I was wondering if someone could help me read and translate the assembly instructions to the C code above. I was specifically looking for an explanation regarding the division portion seen in the code (arrayLen/2). I was under the impression that it would translate into a right shift instruction, but when I didn't see that in the assembly code I wasn't sure what was happening.

Edit: I've added the missing assembly code. It also looks like I found the explanation for the division portion.

Answer 1

It doesn't look like you have the whole function, but here's a breakdown of what's here:

These 3 instructions set up your stack frame:

0x080486a8 <myFunction+0>:  push   %ebp
0x080486a9 <myFunction+1>:  mov    %esp,%ebp
0x080486ab <myFunction+3>:  sub    $0x1c,%esp

I'm not sure what this is for:

0x080486ae <myFunction+6>:  call   0x8048418 <mcount@plt>

This is i and sum getting initialized to 0 (the are stored on the stack):

0x080486b3 <myFunction+11>: movl   $0x0,-0x4(%ebp)
0x080486ba <myFunction+18>: movl   $0x0,-0xc(%ebp)

This is the beginning of the outer for loop. Typically, a loop in assembly starts by jumping to the end. The end in this case is past the end of your assembly listing.

0x080486c1 <myFunction+25>: jmp    0x8048713 <myFunction+107>

This is j getting initialized to 0. It's done here because it has to be reset every time the outer for loop runs.

0x080486c3 <myFunction+27>: movl   $0x0,-0x8(%ebp)

This is the beginning of the inner for loop.
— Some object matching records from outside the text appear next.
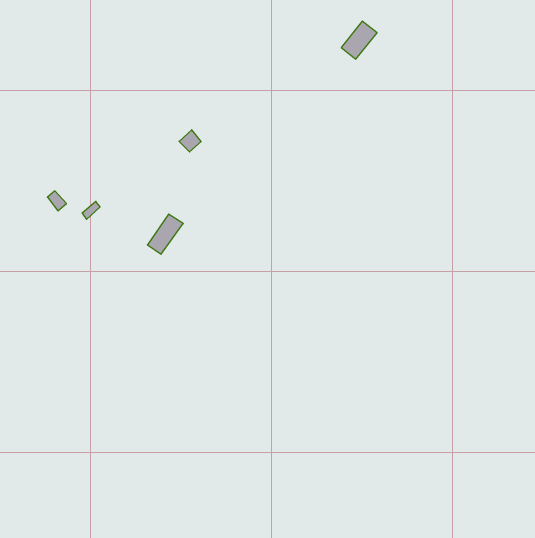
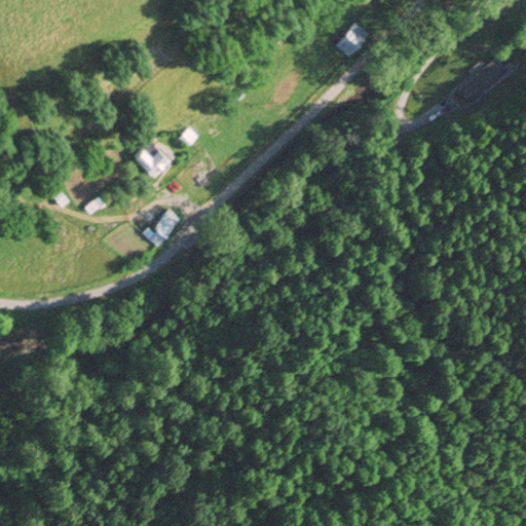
building: none -> [132,140,170,178]

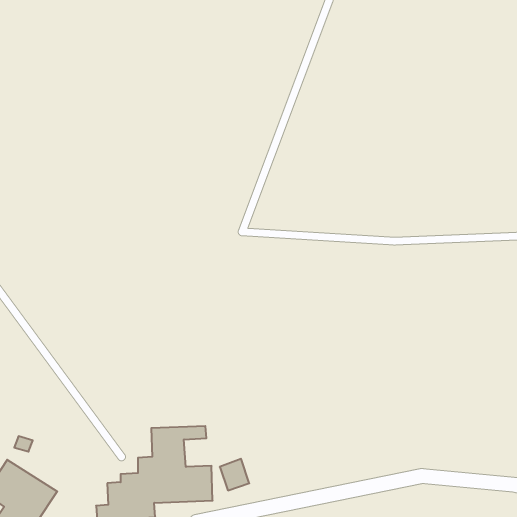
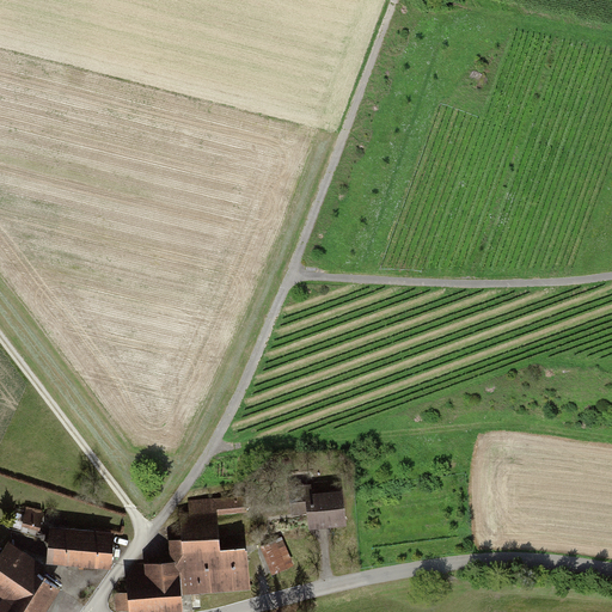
building: none -> [287,490,348,531]
building: none -> [47,528,115,569]

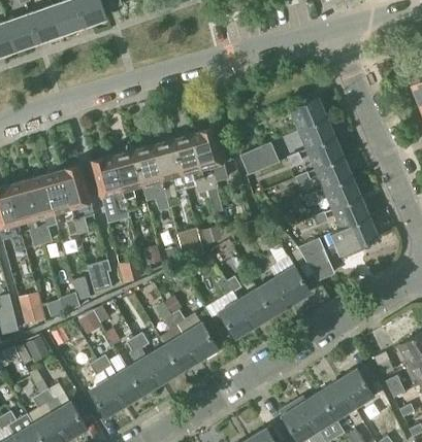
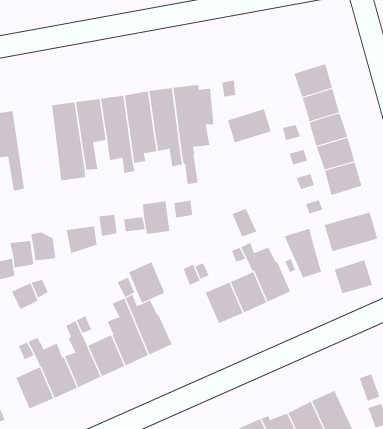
building: [61,165,92,233] -> none
building: [333,197,367,228] -> [334,259,373,294]
building: [220,301,253,337] -> [128,261,165,304]

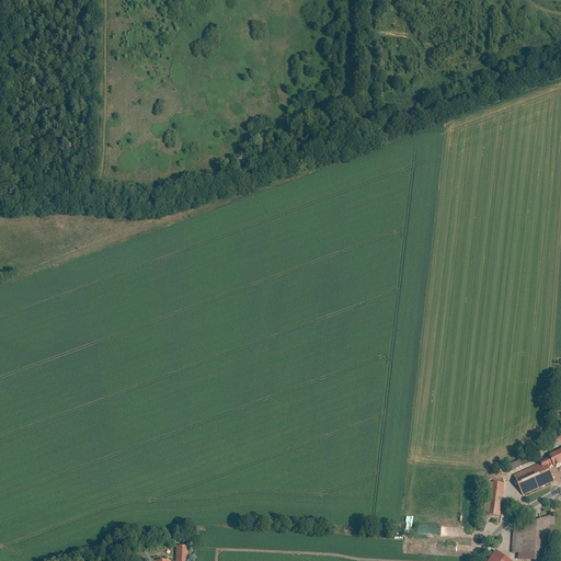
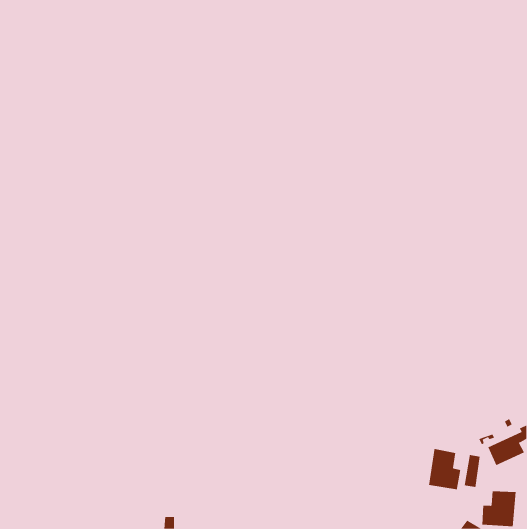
building: none -> [429,448,461,490]

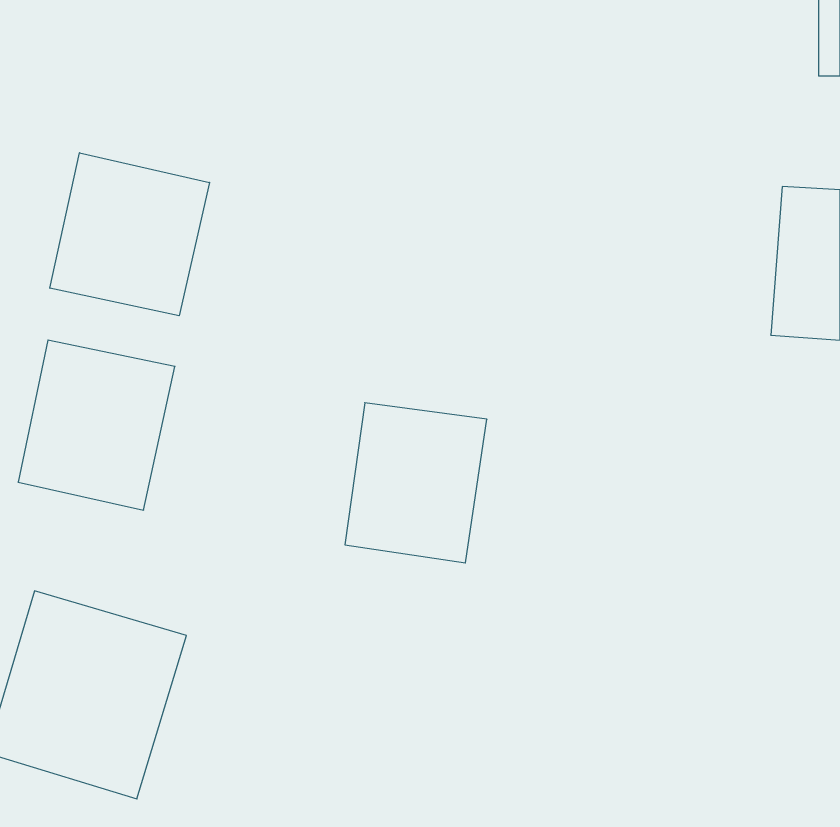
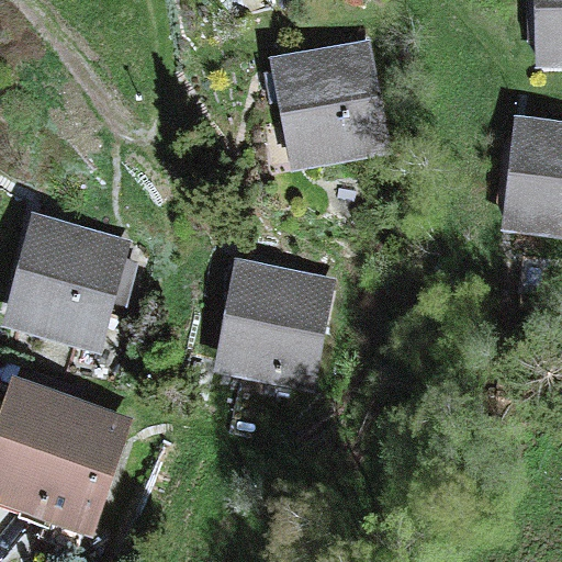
building: none -> [282,45,378,156]
building: [50,153,210,316] -> none

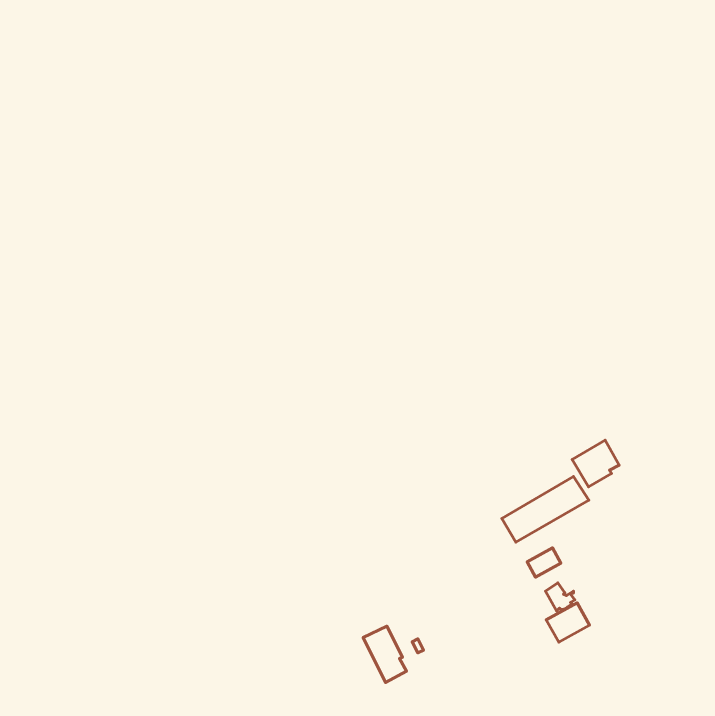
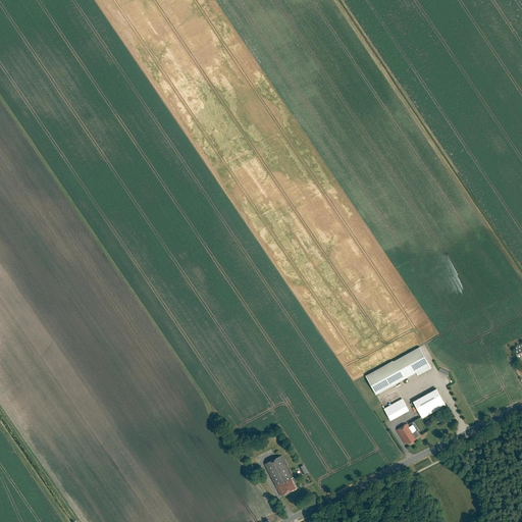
building: [572,440,619,487] -> none
building: [546,603,590,642] -> [413,389,445,418]

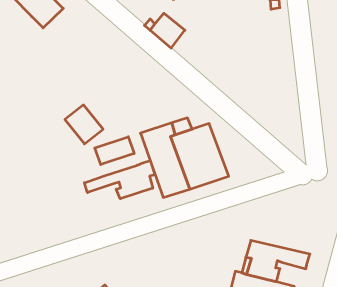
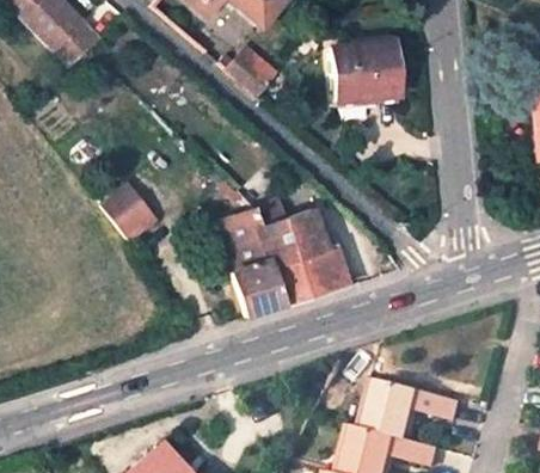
building: none -> [330,39,400,99]
building: [95,137,134,165] -> none
building: [84,161,155,199] -> none

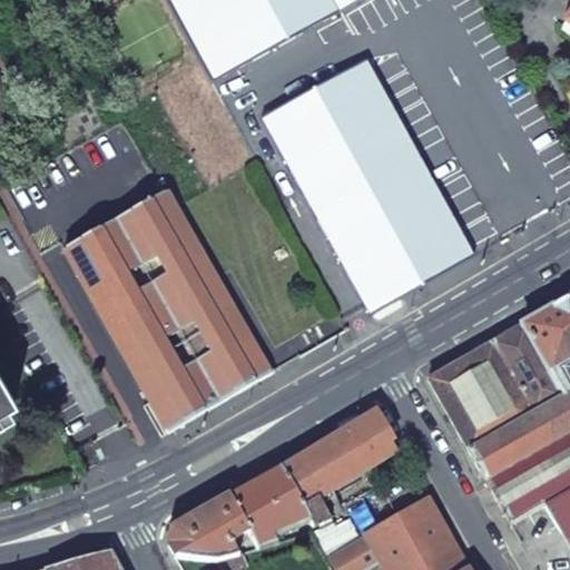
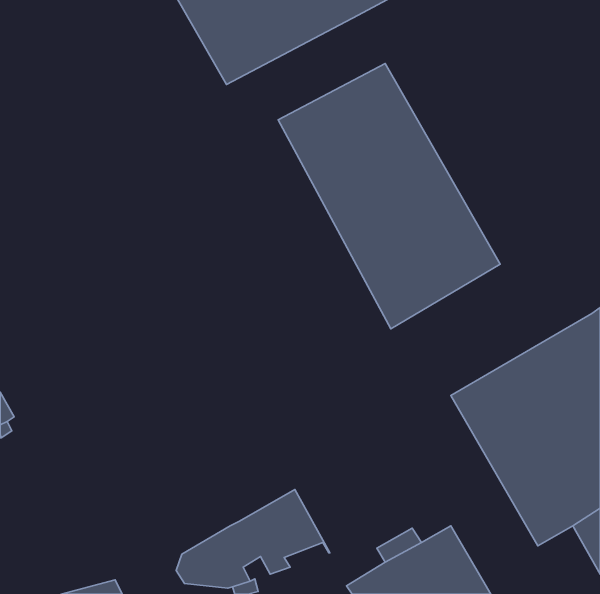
building: [62,189,271,430] -> none
building: [279,409,395,524] -> none

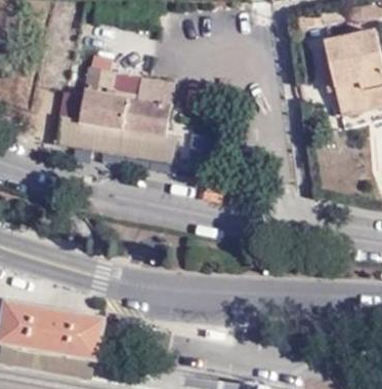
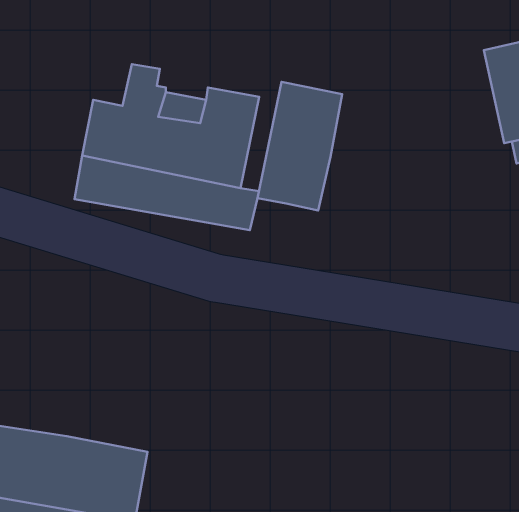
building: none -> [258,82,342,211]

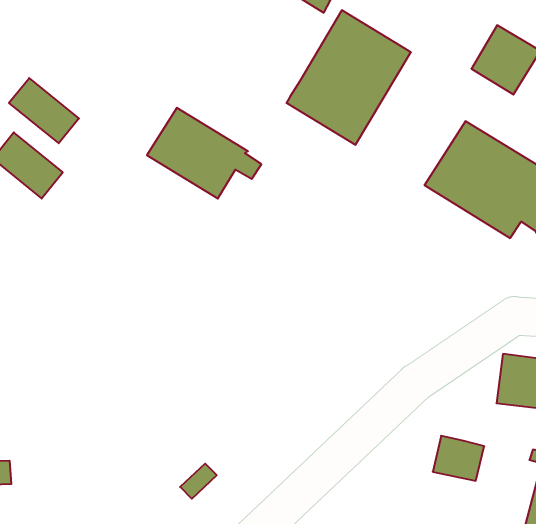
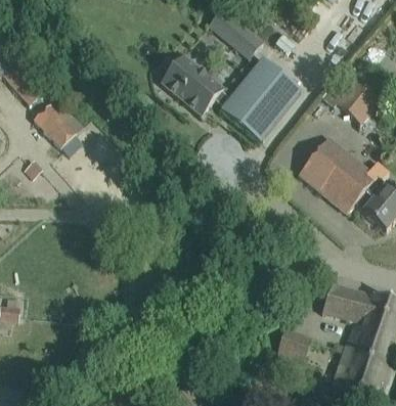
building: [9,78,79,143] -> none
building: [147,108,261,199] -> [160,55,229,115]

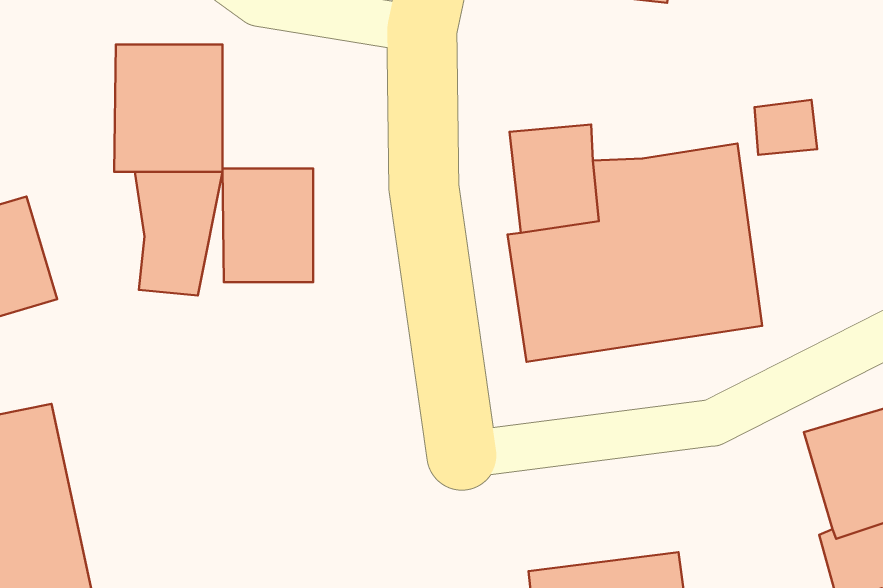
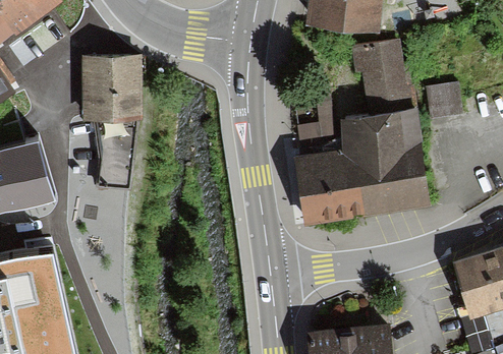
building: none -> [352,41,417,116]
building: [222,168,313,282] -> none

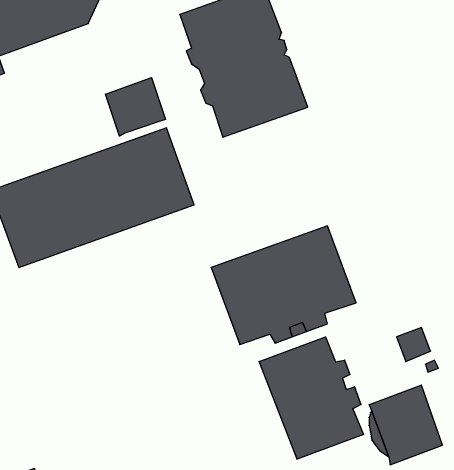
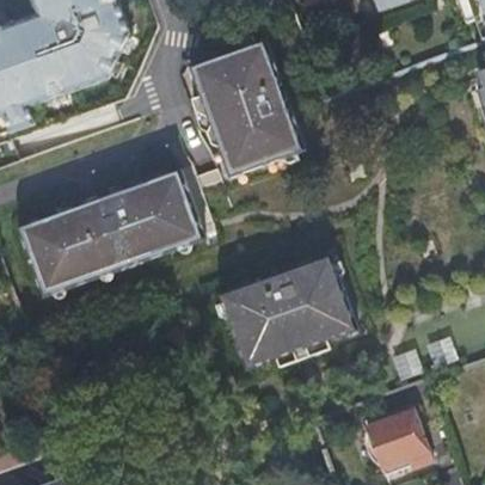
building: [105,78,165,136] -> none
building: [259,337,363,459] -> none

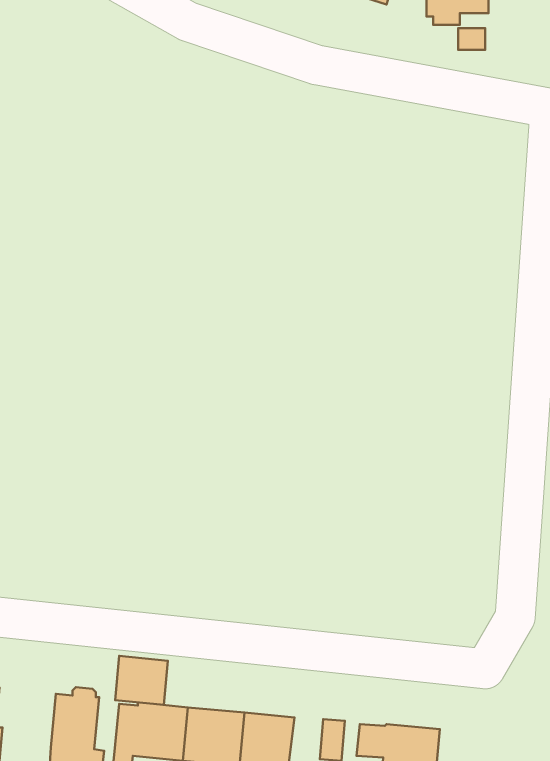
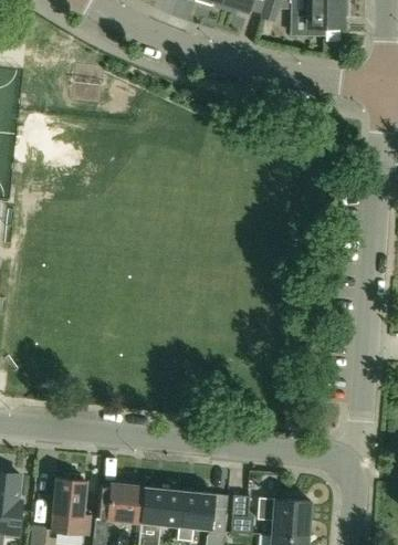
building: [115,656,168,705] -> none

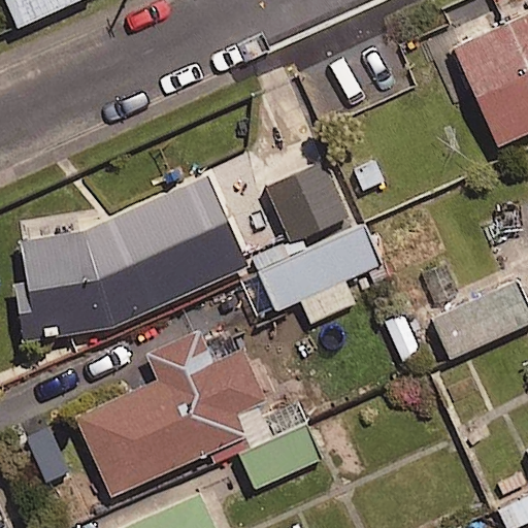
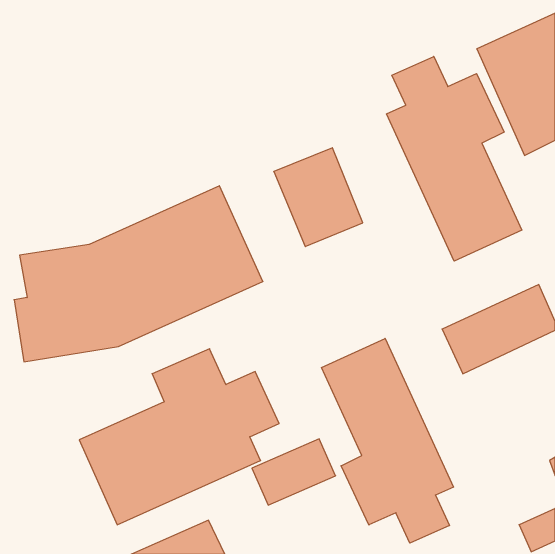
building: none -> [386,56,522,261]
building: [257,218,377,316] -> none
building: none -> [321,338,453,543]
0x080486ca <myFunction+34>: jmp    0x8048707 <myFunction+95>

This indexes array by i*2 by doing pointer arithmetic on the address of array. First it puts i into eax, then left shifts it 3 (multiplying it by 8). This is an optimization of the *2 as well as accounting for the size of elements of array (4). Finally it adds this to the address of array, storing the result in eax.

0x080486cc <myFunction+36>: mov    -0xc(%ebp),%eax
0x080486cf <myFunction+39>: shl    $0x3,%eax
0x080486d2 <myFunction+42>: add    0xc(%ebp),%eax

This takes the value pointed to by address calculated above and stores it in edx. In this dialect of assembly x(y) means *(y+x)

0x080486d5 <myFunction+45>: mov    (%eax),%edx

This calculates array[j] in a similar fashion, storing the result in eax this time:

0x080486d7 <myFunction+47>: mov    -0x8(%ebp),%eax
0x080486da <myFunction+50>: shl    $0x2,%eax
0x080486dd <myFunction+53>: add    0xc(%ebp),%eax
0x080486e0 <myFunction+56>: mov    (%eax),%eax

This checks the two calculations above to see if they are equal:

0x080486e2 <myFunction+58>: cmp    %eax,%edx

If the check doesn't pass (if they are not equal), skip the inside of the if. (This jumps past the end of your listing) jne means "jump if not equal"

0x080486e4 <myFunction+60>: jne    0x8048703 <myFunction+91>

These instructions load the arguments of mySumFunction into the proper places:

0x080486e6 <myFunction+62>: movl   $0x6,0x8(%esp)
0x080486ee <myFunction+70>: mov    0xc(%ebp),%eax
0x080486f1 <myFunction+73>: mov    %eax,0x4(%esp)

If the listing is cut off here, but hopefully this gives you a good general idea.